The EU “remains ready to introduce without delay a package of further significant restrictive measures” if Russia does not reverse course and cut the flow of fighters and material across the border into eastern Ukraine, a statement said.
The European Commission, the EU’s executive arm, and Ashton’s own service would “finalize their preparatory work on possible targeted measures and… present proposals for taking action, including on access to capital markets, defense, dual-use goods and sensitive technologies, including in the energy sector.”
These proposals would also be submitted Thursday, the statement added.
It was not immediately clear if such measures count as Phase 3 measures which would require another EU leaders summit for approval.
Brussels has come under increasing US pressure, as well as from Britain and the former Communist states who joined the EU in recent years, to do a lot more, especially after the downing of MH17 with the loss of nearly 300 lives.
Britain’s call for an arms embargo, however, is particularly embarrassing for France, in the middle of selling two Mistral warships to Russia worth 1.2 billion euros ($1.6 billion).
French President Francois Hollande on Monday said the agreement was still in place but suggested that delivery of the second Mistral ship would “depend on Russia’s attitude.”

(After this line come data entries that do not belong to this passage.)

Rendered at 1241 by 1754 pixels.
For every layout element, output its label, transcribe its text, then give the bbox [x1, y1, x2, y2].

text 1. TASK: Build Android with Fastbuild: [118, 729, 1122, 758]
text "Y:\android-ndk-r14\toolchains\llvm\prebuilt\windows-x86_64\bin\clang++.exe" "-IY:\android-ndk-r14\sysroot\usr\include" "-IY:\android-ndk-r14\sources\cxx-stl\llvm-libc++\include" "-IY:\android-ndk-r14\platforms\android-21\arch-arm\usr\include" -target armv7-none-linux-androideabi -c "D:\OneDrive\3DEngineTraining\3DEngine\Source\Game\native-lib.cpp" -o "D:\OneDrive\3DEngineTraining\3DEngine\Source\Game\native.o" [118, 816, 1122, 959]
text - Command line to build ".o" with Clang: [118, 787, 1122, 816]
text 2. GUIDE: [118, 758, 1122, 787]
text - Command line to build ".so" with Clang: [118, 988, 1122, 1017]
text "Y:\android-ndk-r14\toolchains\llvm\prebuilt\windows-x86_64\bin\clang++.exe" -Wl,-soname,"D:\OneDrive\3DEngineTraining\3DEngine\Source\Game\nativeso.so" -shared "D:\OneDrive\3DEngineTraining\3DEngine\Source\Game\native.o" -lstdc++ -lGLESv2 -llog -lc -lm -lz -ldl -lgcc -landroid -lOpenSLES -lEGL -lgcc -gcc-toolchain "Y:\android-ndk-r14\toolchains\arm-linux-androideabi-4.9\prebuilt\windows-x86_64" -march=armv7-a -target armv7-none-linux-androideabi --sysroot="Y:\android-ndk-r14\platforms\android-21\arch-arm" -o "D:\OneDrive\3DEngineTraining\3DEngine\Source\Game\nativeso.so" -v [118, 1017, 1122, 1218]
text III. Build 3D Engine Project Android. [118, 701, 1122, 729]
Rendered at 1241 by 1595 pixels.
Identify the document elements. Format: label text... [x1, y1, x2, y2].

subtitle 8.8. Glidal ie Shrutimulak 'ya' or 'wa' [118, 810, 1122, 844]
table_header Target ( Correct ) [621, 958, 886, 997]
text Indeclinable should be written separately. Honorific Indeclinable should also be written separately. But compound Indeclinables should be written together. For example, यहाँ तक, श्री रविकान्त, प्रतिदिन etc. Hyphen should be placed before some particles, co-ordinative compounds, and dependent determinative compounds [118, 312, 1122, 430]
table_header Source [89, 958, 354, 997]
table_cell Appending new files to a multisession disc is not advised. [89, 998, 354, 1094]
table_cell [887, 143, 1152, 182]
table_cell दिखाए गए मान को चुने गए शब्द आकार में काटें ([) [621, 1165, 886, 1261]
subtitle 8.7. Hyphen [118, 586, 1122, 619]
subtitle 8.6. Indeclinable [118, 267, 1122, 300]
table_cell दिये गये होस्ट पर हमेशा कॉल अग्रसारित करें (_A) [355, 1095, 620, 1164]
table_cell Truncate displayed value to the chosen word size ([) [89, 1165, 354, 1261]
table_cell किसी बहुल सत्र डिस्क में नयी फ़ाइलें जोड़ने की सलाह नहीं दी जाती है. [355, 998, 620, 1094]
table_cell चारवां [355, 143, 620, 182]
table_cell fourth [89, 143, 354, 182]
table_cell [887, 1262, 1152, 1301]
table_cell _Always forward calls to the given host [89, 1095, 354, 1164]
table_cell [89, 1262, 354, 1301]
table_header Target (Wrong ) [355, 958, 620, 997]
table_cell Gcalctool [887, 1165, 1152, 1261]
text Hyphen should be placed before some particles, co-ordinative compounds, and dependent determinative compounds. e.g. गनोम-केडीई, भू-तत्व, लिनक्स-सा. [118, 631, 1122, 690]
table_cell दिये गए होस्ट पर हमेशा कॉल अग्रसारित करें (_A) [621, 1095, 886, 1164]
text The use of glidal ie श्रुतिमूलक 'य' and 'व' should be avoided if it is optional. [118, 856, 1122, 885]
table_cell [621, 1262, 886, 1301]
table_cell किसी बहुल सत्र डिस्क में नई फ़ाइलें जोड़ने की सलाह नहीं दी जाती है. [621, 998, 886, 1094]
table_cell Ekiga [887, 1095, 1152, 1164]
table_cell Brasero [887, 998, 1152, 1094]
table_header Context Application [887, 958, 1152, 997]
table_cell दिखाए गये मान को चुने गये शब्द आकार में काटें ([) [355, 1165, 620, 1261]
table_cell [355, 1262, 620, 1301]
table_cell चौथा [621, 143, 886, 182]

France has been unhappy at Britain’s stance on the arms sale, pointing out in turn the British government has not acted to prevent Russian firms raising fresh funds in London, a key step.
British Foreign Secretary Philip Hammond said Tuesday’s meeting had recognized that MH17 marked a real change and meant the EU had to go further than what leaders agreed last week.
He added however that any arms embargo would apply to new arms contracts only.
The current Mistral sale was up to France to decide, he said, adding that the “important thing is that we are taking clear steps forward.”